Dans ce cas, l’employeur peut choisir de laisser le salarié travailler pendant la journée ou jusqu’à la convocation, et décider plus tard s’il appliquera une mise à pied conservatoire, selon l’évolution de la situation.Un arrêt de la Cour de cassation (Cass. soc., 10 février 2010, n°08-43.314) tout en confirmant la mise à pied a toutefois estimé que l’employeur n’avait pas à mettre immédiatement à pied le salarié, s’il ne risquait pas de perturber le travail ou de nuire à l’entreprise dans l’immédiat.
Scénario 2 : Le salarié ne peut pas rester au travail
Dans certains cas, si la faute est particulièrement grave (par exemple, mettant en danger la sécurité des salariés ou de l’entreprise), l’employeur peut décider d’écarter immédiatement le salarié de son poste et d’ouvrir une procédure de mise à pied conservatoire.
Si un salarié commet une faute grave, comme ne pas respecter les règles de sécurité qui mettent en danger la vie ou l’intégrité des autres employés, l’employeur peut immédiatement décider de ne pas laisser le salarié continuer à travailler pendant la journée, surtout si cela présente un risque pour l’entreprise ou pour les autres salariés.
La jurisprudence a estimé qu’un employeur pouvait immédiatement renvoyer chez lui un salarié qui avait utilisé de manière irresponsable des équipements de travail dangereux, ce qui pouvait mettre en danger ses collègues (Cass. soc., 15 janvier 2003, n°01-41.315).

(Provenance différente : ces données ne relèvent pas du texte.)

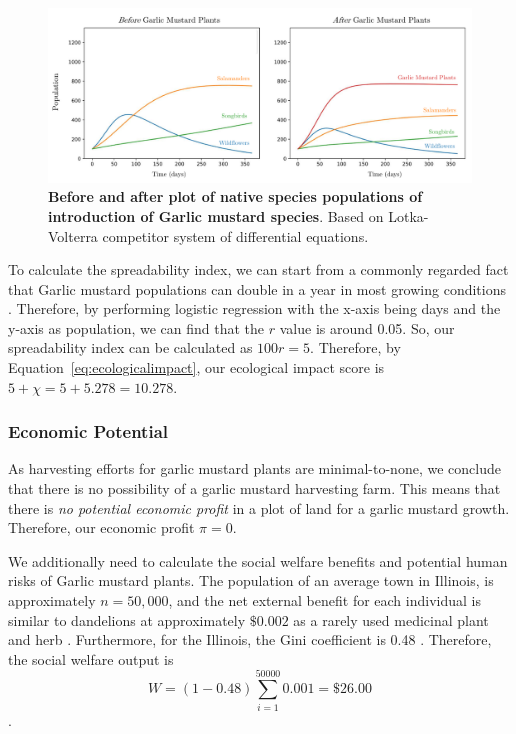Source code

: \begin{figure}[h!]
\centering
    \includegraphics[scale=0.5]{figures/lotkavolterragarlicmustard.pdf}
    \captionsetup{width=0.9\textwidth}
    \caption{\textbf{Before and after plot of native species populations of introduction of Garlic mustard species}. Based on Lotka-Volterra competitor system of differential equations.}
    \label{fig:lotkavolterragarlicmustard}
\end{figure}

To calculate the spreadability index, we can start from a commonly regarded fact that Garlic mustard populations can double in a year in most growing conditions \cite{fmrInvasiveSpecies}. Therefore, by performing logistic regression with the x-axis being days and the y-axis as population, we can find that the \(r\) value is around 0.05. So, our spreadability index can be calculated as \(100r = 5\). Therefore, by Equation~\ref{eq:ecologicalimpact}, our ecological impact score is \(5 + \chi = 5 + 5.278 = 10.278\).

\subsubsection{Economic Potential}

As harvesting efforts for garlic mustard plants are minimal-to-none, we conclude that there is no possibility of a garlic mustard harvesting farm. This means that there is \textit{no potential economic profit} in a plot of land for a garlic mustard growth. Therefore, our economic profit \(\pi = 0\).

We additionally need to calculate the social welfare benefits and potential human risks of Garlic mustard plants. The population of an average town in Illinois, is approximately \(n = 50,000\), and the net external benefit for each individual is similar to dandelions at approximately \(\$0.002\) as a rarely used medicinal plant and herb \cite{fmrInvasiveSpecies}. Furthermore, for the Illinois, the Gini coefficient is 0.48 \cite{247wallstIncomeInequality}. Therefore, the social welfare output is \[W = (1- 0.48) \sum_{i = 1}^{50000} 0.001 = \$26.00\].

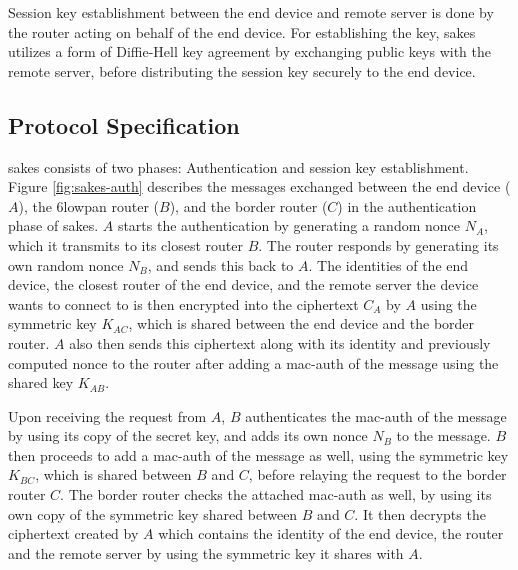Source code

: Session key establishment between the end device and remote server is done by the router acting on behalf of the end device. For establishing the key, \gls{sakes} utilizes a form of Diffie-Hell key agreement by exchanging public keys with the remote server, before distributing the session key securely to the end device.




\subsection{Protocol Specification}

\gls{sakes} consists of two phases: Authentication and session key establishment. Figure \ref{fig:sakes-auth} describes the messages exchanged between the end device ($A$), the \gls{6lowpan} router ($B$), and the border router ($C$) in the authentication phase of \gls{sakes}. $A$ starts the authentication by generating a random nonce $N_A$, which it transmits to its closest router $B$. The router responds by generating its own random nonce $N_B$, and sends this back to $A$. The identities of the end device, the closest router of the end device, and the remote server the device wants to connect to is then encrypted into the ciphertext $C_A$ by $A$ using the symmetric key $K_{AC}$, which is shared between the end device and the border router. $A$ also then sends this ciphertext along with its identity and previously computed nonce to the router after adding a \gls{mac-auth} of the message using the shared key $K_{AB}$.

Upon receiving the request from $A$, $B$ authenticates the \gls{mac-auth} of the message by using its copy of the secret key, and adds its own nonce $N_B$ to the message. $B$ then proceeds to add a \gls{mac-auth} of the message as well, using the symmetric key $K_{BC}$, which is shared between $B$ and $C$, before relaying the request to the border router $C$. The border router checks the attached \gls{mac-auth} as well, by using its own copy of the symmetric key shared between $B$ and $C$. It then decrypts the ciphertext created by $A$ which contains the identity of the end device, the router and the remote server by using the symmetric key it shares with $A$.


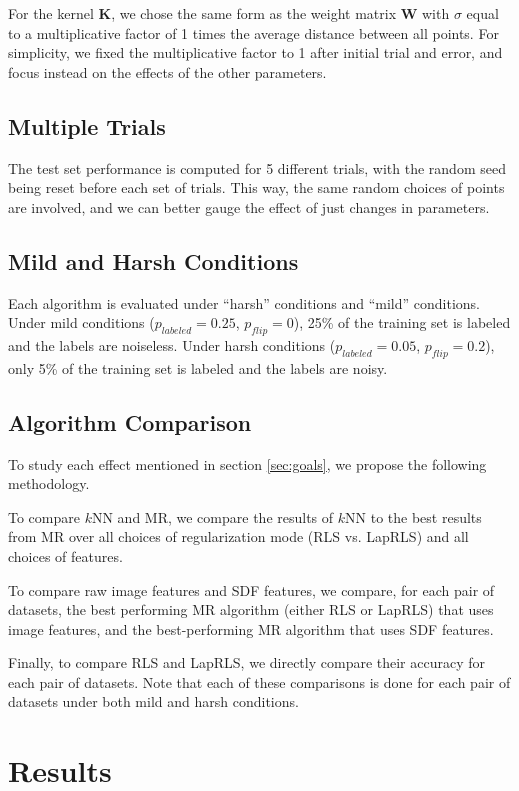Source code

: \documentclass[anon,11pt]{9520} %
\newcommand{\mb}{\mathbf}
\begin{document}
For the kernel $\mb K$, we chose the same form as the weight matrix $\mb W$
with $\sigma$ equal to a multiplicative factor of 1 times the average distance
between all points. For simplicity, we fixed the multiplicative factor to 1
after initial trial and error, and focus instead on the effects of the other
parameters.

\subsection{Multiple Trials}
The test set performance is computed for 5 different trials, with the random
seed being reset before each set of trials. This way, the same random choices of
points are involved, and we can better gauge the effect of just changes in
parameters.

\subsection{Mild and Harsh Conditions}
Each algorithm is evaluated under ``harsh'' conditions and ``mild'' conditions. Under mild conditions
 ($p_{labeled} = 0.25$, $p_{flip} = 0$), 25\% of the training set is labeled
and the labels are noiseless. Under harsh conditions ($p_{labeled} = 0.05$, $p_{flip} =
0.2$), only 5\% of the training set is labeled and the labels are noisy.

\subsection{Algorithm Comparison}
To study each effect mentioned in section \ref{sec:goals}, we propose the
following methodology.

To compare $k$NN and MR, we compare the results of $k$NN
to the best results from MR over all choices of regularization mode (RLS
vs. LapRLS) and all choices of features.

To compare raw image features and SDF features, we compare, for each pair of
datasets, the best performing MR algorithm (either RLS or LapRLS) that uses image
features, and the best-performing MR algorithm that uses SDF features.

Finally, to compare RLS and LapRLS, we directly compare their accuracy for each pair of
datasets. Note that each of these comparisons is done for each pair of datasets under both
mild and harsh conditions.

\section{Results}
\end{document}
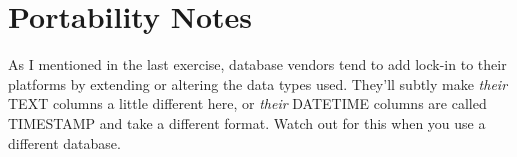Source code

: \section{Portability Notes}

As I mentioned in the last exercise, database vendors tend to add lock-in
to their platforms by extending or altering the data types used.  They'll
subtly make \emph{their} TEXT columns a little different here, or \emph{their}
DATETIME columns are called TIMESTAMP and take a different format.  Watch
out for this when you use a different database.

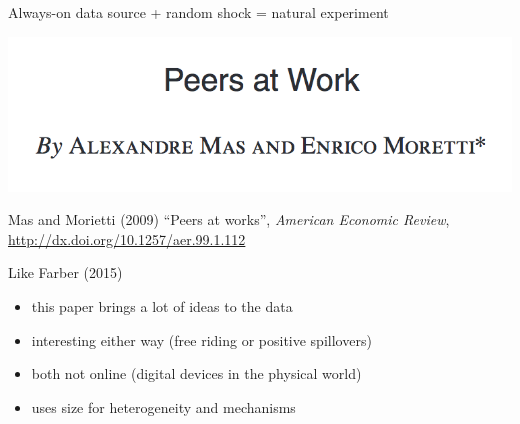\documentclass[aspectratio=169]{beamer}
\def\vf{\vfill}
\begin{document}
\begin{frame}

Always-on data source + random shock = natural experiment

\end{frame}
\begin{frame}

\begin{center}
\includegraphics[width=\textwidth]{figures/mas_peers_2009_title}
\end{center}

\vf
Mas and Morietti (2009) ``Peers at works'', \textit{American Economic Review}, \url{http://dx.doi.org/10.1257/aer.99.1.112}

\end{frame}
\begin{frame}

Like Farber (2015)
\begin{itemize}
\item this paper brings a lot of ideas to the data
\item interesting either way (free riding or positive spillovers)
\item both not online (digital devices in the physical world)
\item uses size for heterogeneity and mechanisms
\end{itemize}

\end{frame}
\end{document}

Dans ce cas, l’employeur a dû prendre la décision de ne pas laisser travailler le salarié, car sa présence constituait un risque immédiat pour l’entreprise.
Comment décider si le salarié peut rester ou non ?
L’employeur doit analyser les conséquences de la faute :
Si la faute est d’une gravité extrême, par exemple une insubordination flagrante ou une violation des règles de sécurité qui met en péril l’entreprise, l’employeur peut décider de mettre immédiatement à pied le salarié et de l’écarter du travail jusqu’à ce que l’entretien préalable ait lieu.
Si la faute n’a pas d’impact immédiat sur le bon fonctionnement de l’entreprise ou la sécurité des autres, il peut laisser le salarié travailler et mettre en œuvre la procédure disciplinaire (y compris la mise à pied conservatoire) après un temps d’analyse.